Even the most potent aerial attacks can’t solve this problem.

NCAA Football: CFP National Championship-Team Arrivals John David Mercer-USA TODAY Sports

College football games are great, but they’d be a lot worse if one team couldn’t attend. That’s the worst-case scenario created by a lack of charter planes in the current marketplace.

With travel parties that are usually right around 200 people for college football teams, chartering planes is much easier than trying to do things commercially. But chartering continually gets more difficult as fleets decrease in size.

Facing high travel demand, airlines are cutting back on the number of planes and crews available to charter, leaving colleges and some pro sports leagues scrambling. Jennifer Bulla, who manages travel for Ohio State, spent “a sleepless week” after United Airlines canceled its agreement to fly the Buckeyes in 2017 and 2018. (It has since reconsidered.) Other teams are taking the bus to places they once flew.

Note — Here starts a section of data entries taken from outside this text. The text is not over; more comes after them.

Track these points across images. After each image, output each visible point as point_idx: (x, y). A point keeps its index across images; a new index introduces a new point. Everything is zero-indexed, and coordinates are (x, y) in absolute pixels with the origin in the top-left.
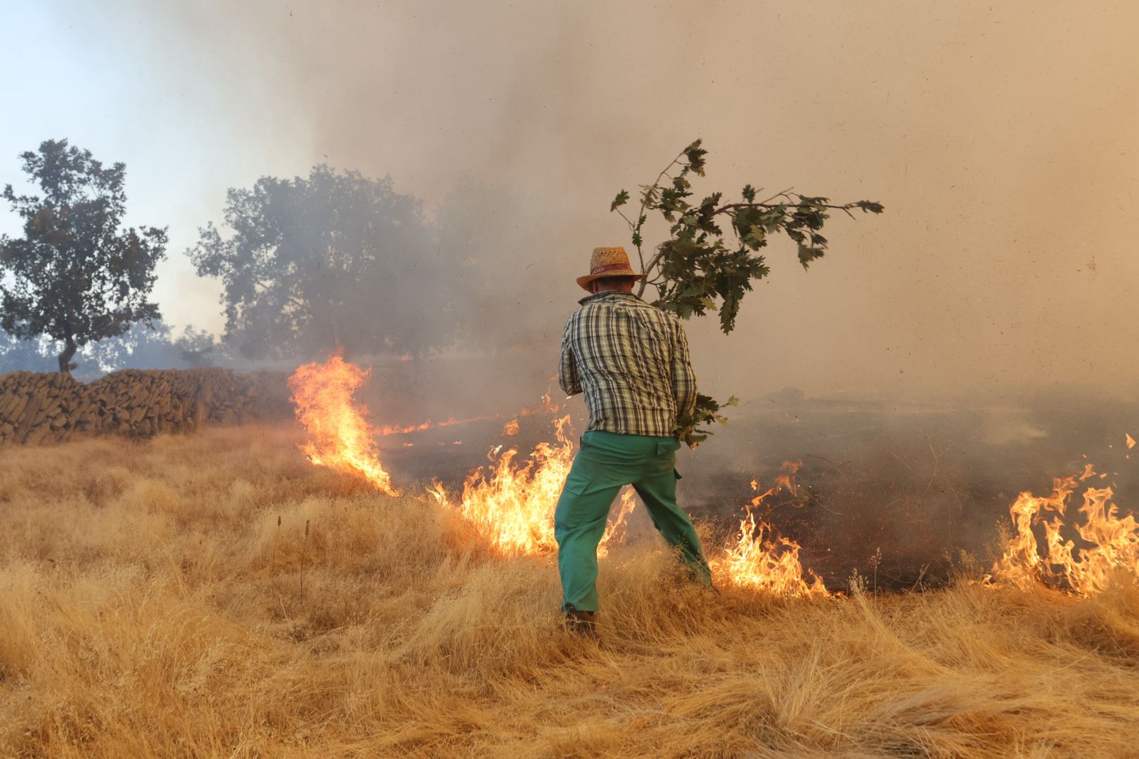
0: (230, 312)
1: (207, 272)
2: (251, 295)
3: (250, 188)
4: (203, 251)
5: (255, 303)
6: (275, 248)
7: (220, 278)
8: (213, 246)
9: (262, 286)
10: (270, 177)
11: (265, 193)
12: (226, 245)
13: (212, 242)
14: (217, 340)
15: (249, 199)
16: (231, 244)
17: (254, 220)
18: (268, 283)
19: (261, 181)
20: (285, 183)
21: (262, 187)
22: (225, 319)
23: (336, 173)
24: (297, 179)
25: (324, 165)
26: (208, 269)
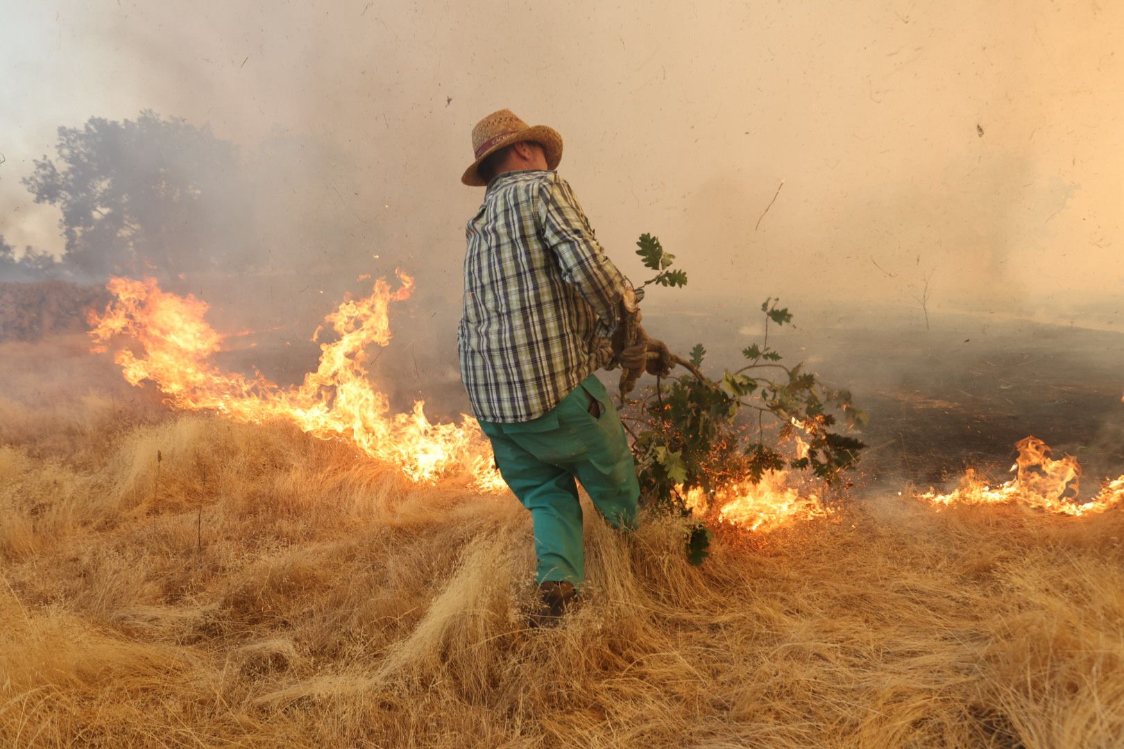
0: (70, 234)
1: (44, 199)
2: (89, 221)
3: (82, 129)
4: (39, 179)
5: (93, 227)
6: (109, 181)
7: (58, 204)
8: (49, 177)
9: (100, 212)
10: (100, 119)
11: (95, 131)
12: (63, 176)
13: (47, 172)
14: (58, 259)
15: (81, 137)
16: (66, 174)
17: (88, 156)
18: (105, 211)
19: (92, 121)
20: (114, 123)
21: (92, 127)
22: (64, 240)
23: (162, 118)
24: (126, 121)
25: (150, 111)
26: (46, 196)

Even with charters in use, it’s a herculean task to get these teams from point A to point B. Many teams in the south use Delta, while nearly 25 percent of college programs recently used United.

Conference realignment certainly hasn’t helped this. For instance: Texas A&M has to go to places like South Carolina and Georgia. West Virginia teams now have to go to Texas multiple times a year. Those aren’t drivable trips.

With more demand increasing as supply decreases, maybe you will see your friendly neighborhood college program in a commercial terminal near you. Hopefully you don’t get bumped like a group of passengers were in favor of the Florida basketball team in 2015.